SA-201c · Module 2

The C4 Model

4 min read

The C4 model is a hierarchical approach to architecture diagramming that solves the "one diagram tries to show everything" problem. Instead of a single diagram that is simultaneously too detailed for executives and too abstract for engineers, C4 provides four levels of zoom — context, containers, components, and code — each serving a different audience at a different abstraction level.

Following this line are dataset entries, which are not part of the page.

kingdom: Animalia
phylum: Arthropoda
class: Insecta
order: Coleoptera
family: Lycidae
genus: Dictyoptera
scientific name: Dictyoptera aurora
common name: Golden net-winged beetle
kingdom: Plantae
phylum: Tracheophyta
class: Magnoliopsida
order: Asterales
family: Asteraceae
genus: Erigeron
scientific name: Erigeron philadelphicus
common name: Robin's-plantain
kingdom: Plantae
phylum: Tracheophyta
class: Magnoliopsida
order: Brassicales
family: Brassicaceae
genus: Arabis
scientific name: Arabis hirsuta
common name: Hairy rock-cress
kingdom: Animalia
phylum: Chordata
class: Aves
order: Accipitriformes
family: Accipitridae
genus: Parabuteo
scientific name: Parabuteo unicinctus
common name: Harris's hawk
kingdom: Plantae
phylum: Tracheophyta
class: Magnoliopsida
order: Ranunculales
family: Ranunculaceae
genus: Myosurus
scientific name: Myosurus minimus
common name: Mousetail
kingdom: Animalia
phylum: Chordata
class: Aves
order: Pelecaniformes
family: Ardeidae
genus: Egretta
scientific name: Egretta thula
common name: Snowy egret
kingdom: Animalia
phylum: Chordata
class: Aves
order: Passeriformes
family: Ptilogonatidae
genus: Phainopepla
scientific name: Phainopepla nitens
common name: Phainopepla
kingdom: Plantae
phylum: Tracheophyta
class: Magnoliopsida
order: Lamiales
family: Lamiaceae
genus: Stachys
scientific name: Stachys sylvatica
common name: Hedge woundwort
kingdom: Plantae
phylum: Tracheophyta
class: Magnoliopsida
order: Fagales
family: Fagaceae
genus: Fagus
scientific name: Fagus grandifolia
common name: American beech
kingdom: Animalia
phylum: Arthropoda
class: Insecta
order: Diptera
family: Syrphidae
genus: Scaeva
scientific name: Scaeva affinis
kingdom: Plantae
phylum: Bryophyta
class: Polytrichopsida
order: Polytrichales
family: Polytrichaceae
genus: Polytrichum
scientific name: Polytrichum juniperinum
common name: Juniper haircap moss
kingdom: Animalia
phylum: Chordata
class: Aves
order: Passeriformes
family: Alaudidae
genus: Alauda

  1. Level 1: System Context The highest zoom level. Shows the system as a single box surrounded by the users and external systems it interacts with. No internal detail. The audience is non-technical stakeholders who need to understand what the system connects to. One box, the actors, and the relationships. This diagram takes five minutes to draw and answers the question: "what does this system interact with?"
  2. Level 2: Container Zoom into the system box. Show the major deployable units: web applications, APIs, databases, message queues, file storage. Each container is a separately deployable artifact. The audience is technical decision-makers and architects. The container diagram answers: "what are the major technical building blocks?"
  3. Level 3: Component Zoom into a single container. Show the major structural elements within it: controllers, services, repositories, modules. The audience is the development team working on that container. The component diagram answers: "how is this container organized internally?"
  4. Level 4: Code Zoom into a single component. Show the classes, interfaces, and relationships at the code level. This level is typically generated from code rather than hand-drawn, and it is used sparingly — only for complex components where the code-level structure is non-obvious. Most teams stop at Level 3.